Abstract:
After the Fukushima nuclear accident in Japan in 2011, in order to make up for the inherent defects of UO2-Zr fuel, a new fuel has been developed to improve the capability of reactor core to withstand serious accidents. The development and research of accident tolerant fuel (ATF) has received more and more attention. SiC ceramic microencapsulated fuel pellets show unique advantages in the field of ATF, and is widely studied as a fuel core due to its high thermal conductivity, low density variation with temperature, and good specific heat properties. However, the development of new nuclear fuels has been hampered by the high cost and time-consuming of nuclear fuel experiments. Recently, data-driven approaches can greatly improve the efficiency of new material design and development, such as material property prediction, processing parameter optimization, descriptor extraction and materials design. In this paper, an interpretable machine learning framework was developed to predict sintering performance and optimize process parameters. First, sintering process parameters and sintering performance data were collected from the experiments. Then, based on dataset, a machine learning model between process parameters and the sintering performance of SiC-ceramic microencapsulated fuel particles was constructed. After that, well-trained model was used to predict the sintering performance under different process parameter conditions. Specifically, in order to make machine learning models interpretable and trustfull, feature importance analysis was developed to compute the importance of each process parameter, elucidating the important factors affecting the sintering performance. The results show that the goodness of fit between the predicted and experimental values of the machine learning model on the test set is
R2>0.99, RMSE and MAE are about 0.01, and the parameters affecting the sintering performance obtained from the analysis are consistent with the physical knowledge, indicating the accuracy and interpretability of the proposed framework. In addition, a particle swarm optimization (PSO) algorithm was used to search the process parameter space and obtain the process parameters that should have the optimal sintering performance.

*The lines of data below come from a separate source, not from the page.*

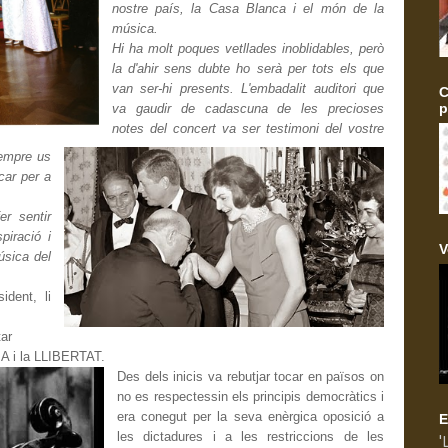
nostre país, la Casa Blanca i el món de la
música.
Hi ha molt poques vetllades inoblidables, però
la d'ahir sens dubte ho serà per tots els que
van ser-hi presents.
L'embadalit auditori que
C
p
va gaudir de cadascuna de les precioses
notes del concert va ser testimoni del vostre
sempre us
car per a
r sentir
iració i
V
úsica del
ident, li
tar
IA i la LLIBERTAT.
Des dels inicis va rebutjar tocar en països on
no es respectessin els principis democràtics i
era conegut per la seva enèrgica oposició a
E
les dictadures i a les restriccions de les
'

Lastly, in order to verify the effectiveness of inverse design, pellet density and metallographic diagram under the recommended optimum process parameters were obtained through experimental characterization. The experimental results show that the recommended process parameters with PSO are consistent with experimental results and achieving good sintering performance, demonstrating the feasibility and accuracy of the propsed framework. This work provides theoretical guidance for accelerating the development of new nuclear fuel and also paves a way for the design and development of other materials.